Well, you can't argue with that!

Nice of them to write to you in English though!


----------



## Megsmum (Sep 9, 2012)

Overandout said:


> Well, you can't argue with that!
> 
> Nice of them to write to you in English though!


Yes I thought that.


----------



## Williams2 (Sep 15, 2013)

Surely as an Irish Passport holder and still an EU citizen, your voting rights are unaffected
by Brexit unless, of course you have an OH who's British which would only be of
significance to him ?

Nevertheless nice of them to let you know.


----------



## Megsmum (Sep 9, 2012)

Williams2 said:


> Surely as an Irish Passport holder and still an EU citizen, your voting rights are unaffected
> by Brexit unless, of course you have an OH who's British which would only be of
> significance to him ?
> 
> Nevertheless nice of them to let you know.


I am registered here as a UK citizen so I would have to re register under my Irish citizenship, which I don’t want to do yet until I know what’s happening with Brexit


----------



## baldilocks (Mar 7, 2010)

Megsmum said:


> This came today


Interesting background to the second picture


----------



## Swerve (Jun 29, 2011)

Did them legs get your heart racing baldilocks. Ha ha


----------



## xabiaxica (Jun 23, 2009)

Voting registration reminder forms just came through for our local elections.
There's one for my younger daughter. Her first ever opportunity to vote anywhere.
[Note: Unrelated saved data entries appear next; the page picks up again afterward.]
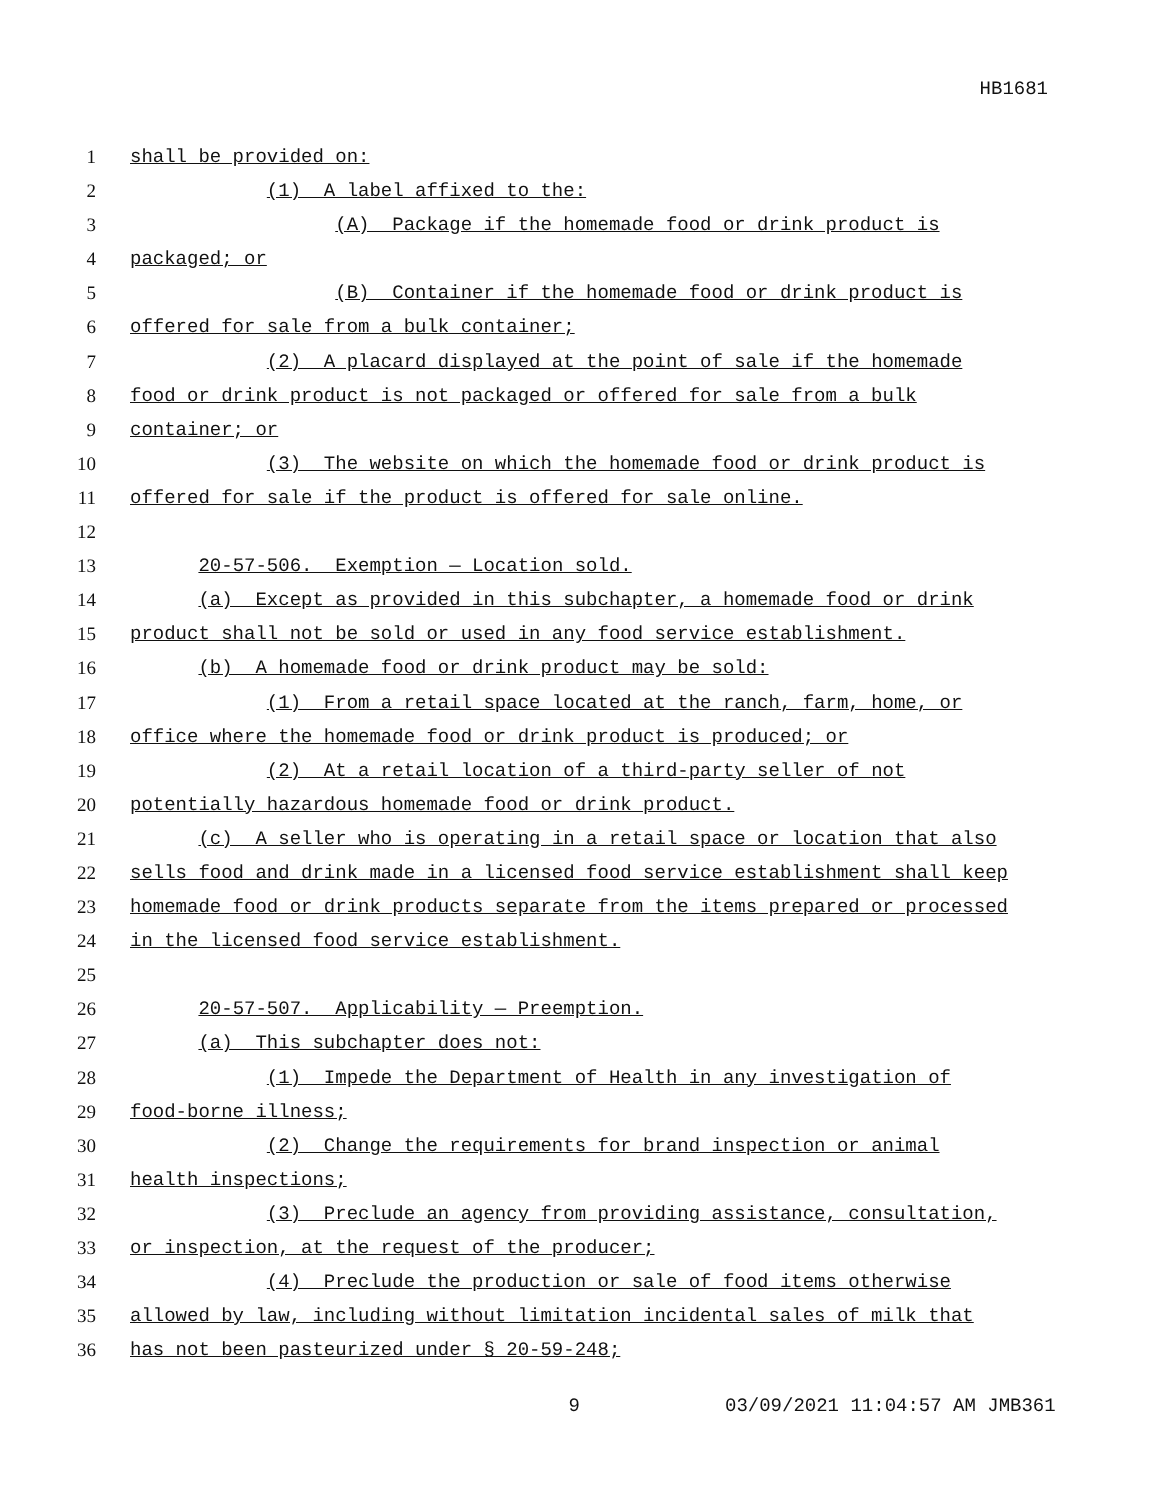HB1681
1 shall be provided on:
2 (1) A label affixed to the:
3 (A) Package if the homemade food or drink product is
4 packaged; or
5 (B) Container if the homemade food or drink product is
6 offered for sale from a bulk container;
7 (2) A placard displayed at the point of sale if the homemade
8 food or drink product is not packaged or offered for sale from a bulk
9 container; or
10 (3) The website on which the homemade food or drink product is
11 offered for sale if the product is offered for sale online.
12
13 20-57-506. Exemption — Location sold.
14 (a) Except as provided in this subchapter, a homemade food or drink
15 product shall not be sold or used in any food service establishment.
16 (b) A homemade food or drink product may be sold:
17 (1) From a retail space located at the ranch, farm, home, or
18 office where the homemade food or drink product is produced; or
19 (2) At a retail location of a third-party seller of not
20 potentially hazardous homemade food or drink product.
21 (c) A seller who is operating in a retail space or location that also
22 sells food and drink made in a licensed food service establishment shall keep
23 homemade food or drink products separate from the items prepared or processed
24 in the licensed food service establishment.
25
26 20-57-507. Applicability — Preemption.
27 (a) This subchapter does not:
28 (1) Impede the Department of Health in any investigation of
29 food-borne illness;
30 (2) Change the requirements for brand inspection or animal
31 health inspections;
32 (3) Preclude an agency from providing assistance, consultation,
33 or inspection, at the request of the producer;
34 (4) Preclude the production or sale of food items otherwise
35 allowed by law, including without limitation incidental sales of milk that
36 has not been pasteurized under § 20-59-248;
9 03/09/2021 11:04:57 AM JMB361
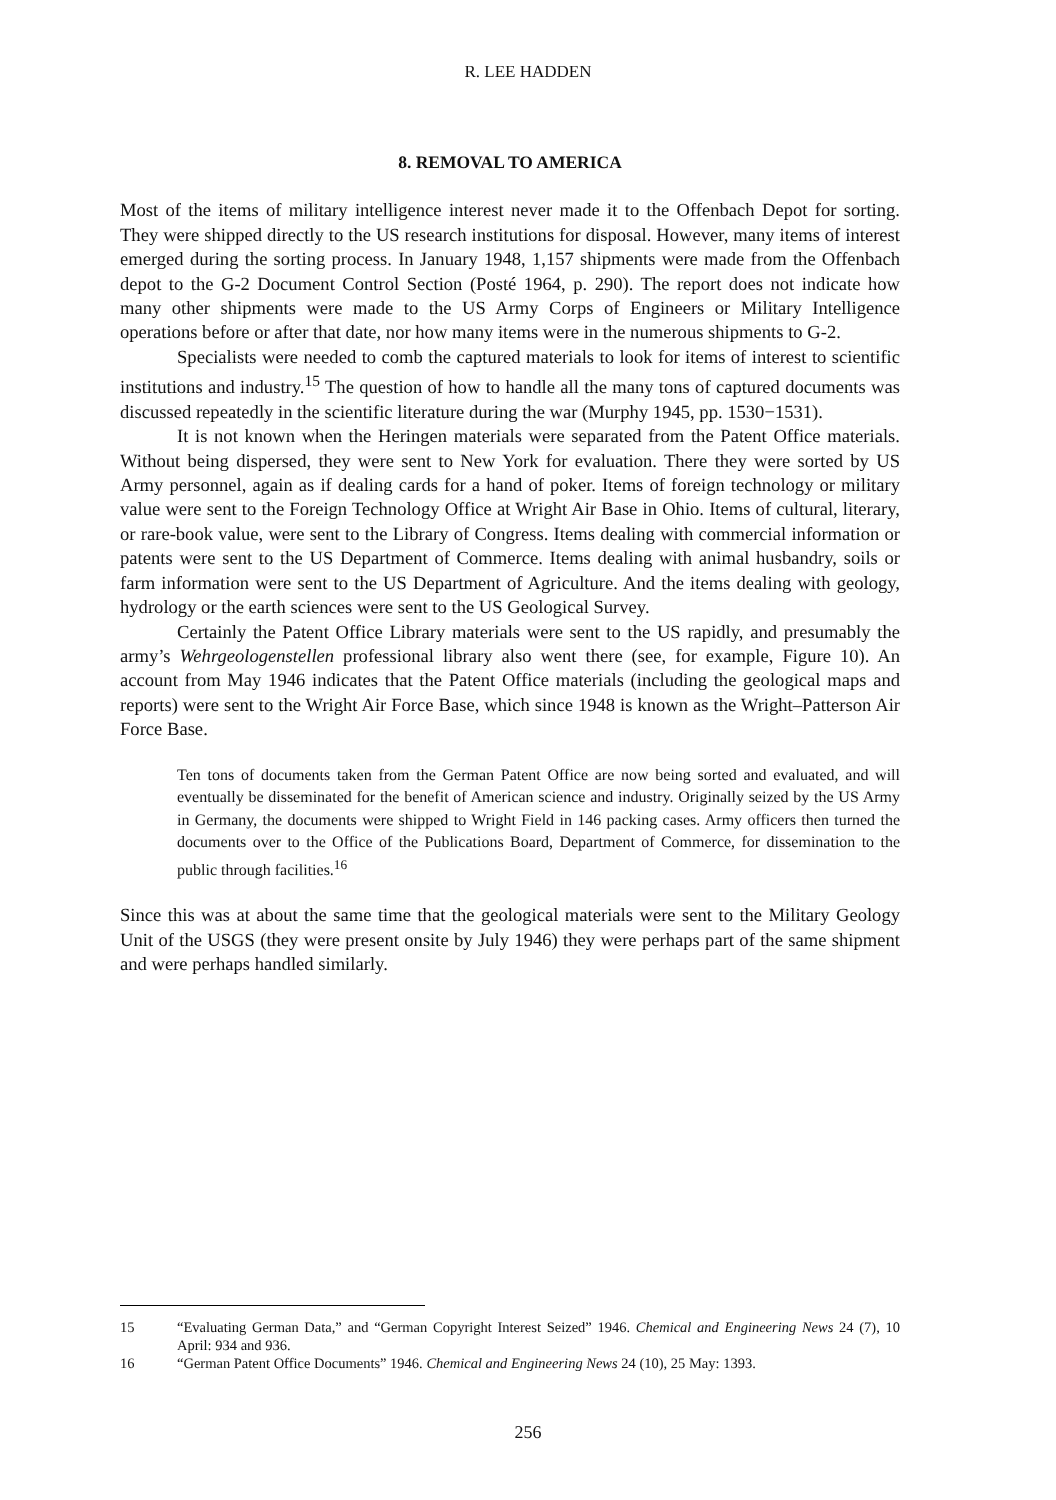R. LEE HADDEN
8. REMOVAL TO AMERICA
Most of the items of military intelligence interest never made it to the Offenbach Depot for sorting. They were shipped directly to the US research institutions for disposal. However, many items of interest emerged during the sorting process. In January 1948, 1,157 shipments were made from the Offenbach depot to the G-2 Document Control Section (Posté 1964, p. 290). The report does not indicate how many other shipments were made to the US Army Corps of Engineers or Military Intelligence operations before or after that date, nor how many items were in the numerous shipments to G-2.
Specialists were needed to comb the captured materials to look for items of interest to scientific institutions and industry.<sup>15</sup> The question of how to handle all the many tons of captured documents was discussed repeatedly in the scientific literature during the war (Murphy 1945, pp. 1530−1531).
It is not known when the Heringen materials were separated from the Patent Office materials. Without being dispersed, they were sent to New York for evaluation. There they were sorted by US Army personnel, again as if dealing cards for a hand of poker. Items of foreign technology or military value were sent to the Foreign Technology Office at Wright Air Base in Ohio. Items of cultural, literary, or rare-book value, were sent to the Library of Congress. Items dealing with commercial information or patents were sent to the US Department of Commerce. Items dealing with animal husbandry, soils or farm information were sent to the US Department of Agriculture. And the items dealing with geology, hydrology or the earth sciences were sent to the US Geological Survey.
Certainly the Patent Office Library materials were sent to the US rapidly, and presumably the army’s Wehrgeologenstellen professional library also went there (see, for example, Figure 10). An account from May 1946 indicates that the Patent Office materials (including the geological maps and reports) were sent to the Wright Air Force Base, which since 1948 is known as the Wright–Patterson Air Force Base.
Ten tons of documents taken from the German Patent Office are now being sorted and evaluated, and will eventually be disseminated for the benefit of American science and industry. Originally seized by the US Army in Germany, the documents were shipped to Wright Field in 146 packing cases. Army officers then turned the documents over to the Office of the Publications Board, Department of Commerce, for dissemination to the public through facilities.<sup>16</sup>
Since this was at about the same time that the geological materials were sent to the Military Geology Unit of the USGS (they were present onsite by July 1946) they were perhaps part of the same shipment and were perhaps handled similarly.
15 “Evaluating German Data,” and “German Copyright Interest Seized” 1946. Chemical and Engineering News 24 (7), 10 April: 934 and 936.
16 “German Patent Office Documents” 1946. Chemical and Engineering News 24 (10), 25 May: 1393.
256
Except she won't be able to.

Because by the time of the elections we'll have lost voting rights.

Upset & angry don't come anywhere near her feelings. And mine of course.
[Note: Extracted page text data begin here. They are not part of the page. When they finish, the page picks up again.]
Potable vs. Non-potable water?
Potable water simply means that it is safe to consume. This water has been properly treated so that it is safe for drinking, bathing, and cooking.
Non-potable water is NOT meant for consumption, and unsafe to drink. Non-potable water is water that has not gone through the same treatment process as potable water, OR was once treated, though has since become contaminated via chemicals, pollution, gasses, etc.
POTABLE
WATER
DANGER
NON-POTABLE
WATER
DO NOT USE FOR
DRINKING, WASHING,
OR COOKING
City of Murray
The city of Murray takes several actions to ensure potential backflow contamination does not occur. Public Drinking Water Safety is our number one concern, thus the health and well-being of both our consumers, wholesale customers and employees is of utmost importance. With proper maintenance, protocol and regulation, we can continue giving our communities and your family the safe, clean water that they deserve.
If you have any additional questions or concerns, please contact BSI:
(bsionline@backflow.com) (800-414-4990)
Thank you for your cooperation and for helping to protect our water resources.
We've also been out of the UK for more than 15 years, so she has no vote there, despite promises from the Tory govt.

She didn't decide to leave the UK as a child. She wasn't old enough to vote in the Brexit referendum.
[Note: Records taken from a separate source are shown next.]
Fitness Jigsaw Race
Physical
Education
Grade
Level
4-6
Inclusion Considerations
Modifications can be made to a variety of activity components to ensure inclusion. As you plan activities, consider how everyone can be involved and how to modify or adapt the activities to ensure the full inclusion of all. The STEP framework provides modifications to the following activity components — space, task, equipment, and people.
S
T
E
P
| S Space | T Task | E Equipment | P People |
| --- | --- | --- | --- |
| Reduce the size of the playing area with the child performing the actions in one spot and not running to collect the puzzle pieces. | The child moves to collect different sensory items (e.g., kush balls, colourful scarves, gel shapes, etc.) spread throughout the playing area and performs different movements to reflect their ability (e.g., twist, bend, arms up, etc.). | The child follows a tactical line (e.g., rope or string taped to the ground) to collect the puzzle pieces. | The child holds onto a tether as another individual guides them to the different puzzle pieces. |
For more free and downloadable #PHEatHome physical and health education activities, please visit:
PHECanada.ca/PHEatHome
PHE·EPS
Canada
None of this is her fault nor her choice.


----------



## baldilocks (Mar 7, 2010)

Swerve said:


> Did them legs get your heart racing baldilocks. Ha ha


With all the pills I'm on, it can barely manage a gentle stroll.


----------



## Alcalaina (Aug 6, 2010)

xabiachica said:


> Voting registration reminder forms just came through for our local elections.
> There's one for my younger daughter. Her first ever opportunity to vote anywhere.
> 
> Except she won't be able to.
> ...


Is she considering getting Spanish citizenship?


----------



## xabiaxica (Jun 23, 2009)

Alcalaina said:


> Is she considering getting Spanish citizenship?


Yes, for sure now.

She feels more Spanish than English having been here since the age of four, but it's the feeling of no longer having a choice that grates.

We had planned for me to, in the short term, so that worse case scenario they could both still get back in to live in Spain if they worked abroad for an extended period - but working abroad is going to be much harder now anyway with a British passport.


----------